Une bataille des récits après les violences
Les violences survenues le 12 juin 2026 lors du sit-in de la Coalition 64 (C64) à Kinshasa continuent d’alimenter une vive confrontation politique. Selon une information rapportée par okapi.net, le secrétaire général de l’UDPS, Augustin Kabuya, a rejeté les accusations de l’opposition impliquant la « Force du progrès » dans les incidents survenus aux abords du Palais du Peuple. Le parti présidentiel conteste également les bilans avancés par les organisateurs.
La parole du pouvoir face aux accusations
Dans sa réaction, Augustin Kabuya met en cause la version de l’opposition, estimant que certains éléments auraient été instrumentalisés pour construire un récit accusatoire contre le pouvoir. Il affirme que « certains individus ont été utilisés pour alimenter les accusations portées contre les partisans du pouvoir », rejetant toute responsabilité directe de la Force du progrès.
Selon lui, la manifestation avait été annoncée comme un sit-in, et non une marche, laissant entendre que des ajustements de dernière minute auraient contribué aux tensions.
L’ombre de la provocation politique
Au-delà du désaccord sur les faits, l’UDPS évoque une « stratégie de provocation » orchestrée par certains acteurs politiques. Augustin Kabuya affirme que les événements observés ne relèvent pas du hasard mais d’une dynamique planifiée visant à pousser les autorités à la faute.
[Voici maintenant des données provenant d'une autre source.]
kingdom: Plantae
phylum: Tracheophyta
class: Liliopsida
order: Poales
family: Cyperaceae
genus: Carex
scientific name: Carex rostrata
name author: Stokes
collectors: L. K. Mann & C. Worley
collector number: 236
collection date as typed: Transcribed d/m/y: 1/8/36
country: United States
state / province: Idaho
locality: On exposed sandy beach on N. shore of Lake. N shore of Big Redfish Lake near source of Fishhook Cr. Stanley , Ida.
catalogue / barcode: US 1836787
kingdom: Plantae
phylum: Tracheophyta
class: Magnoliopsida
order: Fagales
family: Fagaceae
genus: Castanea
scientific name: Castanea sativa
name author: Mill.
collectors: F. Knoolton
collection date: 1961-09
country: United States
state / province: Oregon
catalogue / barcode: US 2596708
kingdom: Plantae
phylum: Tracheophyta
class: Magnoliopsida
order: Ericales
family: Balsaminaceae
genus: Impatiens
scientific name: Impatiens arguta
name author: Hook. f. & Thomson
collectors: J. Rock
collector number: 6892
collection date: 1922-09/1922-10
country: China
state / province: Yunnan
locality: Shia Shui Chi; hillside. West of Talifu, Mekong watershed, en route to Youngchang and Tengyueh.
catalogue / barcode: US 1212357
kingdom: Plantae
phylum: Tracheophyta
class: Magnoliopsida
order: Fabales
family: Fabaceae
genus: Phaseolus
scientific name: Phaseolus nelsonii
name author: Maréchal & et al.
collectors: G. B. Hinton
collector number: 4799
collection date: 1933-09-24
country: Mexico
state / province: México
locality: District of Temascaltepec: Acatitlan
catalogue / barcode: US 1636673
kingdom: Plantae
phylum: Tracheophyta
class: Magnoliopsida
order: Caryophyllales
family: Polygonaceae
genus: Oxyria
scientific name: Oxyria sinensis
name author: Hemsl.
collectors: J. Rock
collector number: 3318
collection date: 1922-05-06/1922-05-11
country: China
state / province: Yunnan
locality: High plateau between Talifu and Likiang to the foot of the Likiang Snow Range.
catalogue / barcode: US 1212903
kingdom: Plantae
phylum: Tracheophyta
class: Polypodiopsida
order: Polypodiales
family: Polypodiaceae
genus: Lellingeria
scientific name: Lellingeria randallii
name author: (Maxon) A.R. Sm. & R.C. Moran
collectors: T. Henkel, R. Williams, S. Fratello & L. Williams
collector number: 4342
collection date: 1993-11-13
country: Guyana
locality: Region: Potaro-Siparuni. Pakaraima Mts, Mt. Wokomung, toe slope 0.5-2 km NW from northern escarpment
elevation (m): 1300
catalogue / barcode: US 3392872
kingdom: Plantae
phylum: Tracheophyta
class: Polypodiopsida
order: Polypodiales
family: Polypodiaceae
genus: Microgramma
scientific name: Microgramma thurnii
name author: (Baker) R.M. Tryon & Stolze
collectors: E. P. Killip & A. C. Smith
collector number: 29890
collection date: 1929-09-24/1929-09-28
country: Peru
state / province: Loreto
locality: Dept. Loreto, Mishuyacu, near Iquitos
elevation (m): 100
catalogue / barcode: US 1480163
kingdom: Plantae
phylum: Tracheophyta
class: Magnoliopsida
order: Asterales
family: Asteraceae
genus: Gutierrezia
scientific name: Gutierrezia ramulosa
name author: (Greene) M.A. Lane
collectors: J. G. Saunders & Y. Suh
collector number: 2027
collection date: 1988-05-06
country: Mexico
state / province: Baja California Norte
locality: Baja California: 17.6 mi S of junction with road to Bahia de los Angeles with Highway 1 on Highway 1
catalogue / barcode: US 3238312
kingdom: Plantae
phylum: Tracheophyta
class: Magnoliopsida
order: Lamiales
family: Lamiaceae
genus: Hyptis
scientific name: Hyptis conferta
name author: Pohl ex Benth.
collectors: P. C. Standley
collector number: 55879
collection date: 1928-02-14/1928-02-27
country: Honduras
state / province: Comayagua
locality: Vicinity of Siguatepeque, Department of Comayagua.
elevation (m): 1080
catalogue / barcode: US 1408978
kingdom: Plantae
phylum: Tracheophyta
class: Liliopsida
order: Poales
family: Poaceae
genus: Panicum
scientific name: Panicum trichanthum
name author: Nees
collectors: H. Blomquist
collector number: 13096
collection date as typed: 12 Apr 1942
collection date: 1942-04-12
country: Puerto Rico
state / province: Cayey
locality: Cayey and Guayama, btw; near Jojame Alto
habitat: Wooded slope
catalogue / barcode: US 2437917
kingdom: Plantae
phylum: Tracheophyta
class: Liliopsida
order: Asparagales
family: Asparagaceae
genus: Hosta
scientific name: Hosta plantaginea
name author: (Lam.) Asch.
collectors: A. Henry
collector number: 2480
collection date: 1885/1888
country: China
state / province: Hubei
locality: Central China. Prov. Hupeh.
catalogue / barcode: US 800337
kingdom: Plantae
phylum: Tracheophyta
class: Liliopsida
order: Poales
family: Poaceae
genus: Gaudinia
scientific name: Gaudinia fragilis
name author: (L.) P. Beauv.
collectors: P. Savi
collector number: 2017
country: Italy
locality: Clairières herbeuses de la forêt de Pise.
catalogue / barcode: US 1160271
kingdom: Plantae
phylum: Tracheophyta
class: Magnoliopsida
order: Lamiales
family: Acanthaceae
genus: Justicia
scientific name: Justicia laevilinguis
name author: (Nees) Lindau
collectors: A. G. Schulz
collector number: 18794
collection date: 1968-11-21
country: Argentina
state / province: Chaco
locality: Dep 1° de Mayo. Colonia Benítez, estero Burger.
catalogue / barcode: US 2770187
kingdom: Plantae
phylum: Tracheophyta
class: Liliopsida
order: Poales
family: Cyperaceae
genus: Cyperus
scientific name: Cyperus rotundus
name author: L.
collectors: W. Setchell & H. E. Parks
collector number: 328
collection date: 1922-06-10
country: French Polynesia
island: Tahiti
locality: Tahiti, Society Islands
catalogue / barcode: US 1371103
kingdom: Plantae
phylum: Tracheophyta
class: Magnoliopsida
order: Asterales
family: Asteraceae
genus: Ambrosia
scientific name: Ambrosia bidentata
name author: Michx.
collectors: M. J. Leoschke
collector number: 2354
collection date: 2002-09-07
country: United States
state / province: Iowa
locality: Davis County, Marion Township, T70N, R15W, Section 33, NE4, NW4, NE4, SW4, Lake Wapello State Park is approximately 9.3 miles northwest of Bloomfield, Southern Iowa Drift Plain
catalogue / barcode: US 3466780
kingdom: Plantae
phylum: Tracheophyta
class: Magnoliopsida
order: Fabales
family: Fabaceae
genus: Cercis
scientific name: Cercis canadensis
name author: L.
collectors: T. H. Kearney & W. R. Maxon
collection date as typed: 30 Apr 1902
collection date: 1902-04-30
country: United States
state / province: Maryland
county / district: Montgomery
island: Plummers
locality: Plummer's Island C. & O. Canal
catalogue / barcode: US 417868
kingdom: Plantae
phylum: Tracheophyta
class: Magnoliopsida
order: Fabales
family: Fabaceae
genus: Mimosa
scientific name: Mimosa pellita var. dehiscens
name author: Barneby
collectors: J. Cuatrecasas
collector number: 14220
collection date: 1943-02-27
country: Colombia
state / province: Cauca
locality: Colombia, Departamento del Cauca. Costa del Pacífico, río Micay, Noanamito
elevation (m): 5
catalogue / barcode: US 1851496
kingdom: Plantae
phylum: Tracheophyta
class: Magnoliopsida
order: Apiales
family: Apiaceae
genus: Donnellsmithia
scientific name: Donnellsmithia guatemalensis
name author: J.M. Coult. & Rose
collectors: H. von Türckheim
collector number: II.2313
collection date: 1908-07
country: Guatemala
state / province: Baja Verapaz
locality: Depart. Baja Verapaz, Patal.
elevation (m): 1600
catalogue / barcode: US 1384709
Cette lecture introduit une fracture narrative profonde : d’un côté, une opposition dénonçant une répression violente ; de l’autre, un pouvoir qui évoque une manipulation politique et médiatique.
Le terrain instable de la vérité
Les bilans de victimes, également contestés par l’UDPS, illustrent une zone d’incertitude informationnelle. Tandis que l’opposition parle de morts et de blessés, le parti au pouvoir appelle à la prudence et remet en cause les images diffusées sur les réseaux sociaux.
Comme le rappelait Hannah Arendt, « le sujet essentiel de la politique est la vérité des faits ». Or, dans ce contexte, cette vérité semble fragmentée entre récits concurrents, chacun revendiquant sa légitimité.
La rue comme champ de confrontation politique
L’interdiction préalable de la manifestation par les autorités provinciales ajoute une dimension supplémentaire à la crise. Entre ordre public et droit de manifester, l’équilibre apparaît fragile, tandis que les affrontements ont ravivé les tensions entre forces de sécurité et manifestants.
Une démocratie sous tension narrative
Au-delà des positions partisanes, les événements de Kinshasa révèlent une guerre des récits où chaque camp construit sa propre lecture des faits. Montesquieu écrivait que « tout homme qui a du pouvoir est porté à en abuser ». Dans ce climat, la question centrale demeure celle du contrôle, de la transparence et de la confiance dans les institutions. Car sans vérité partagée, la crise politique se transforme en crise de réalité.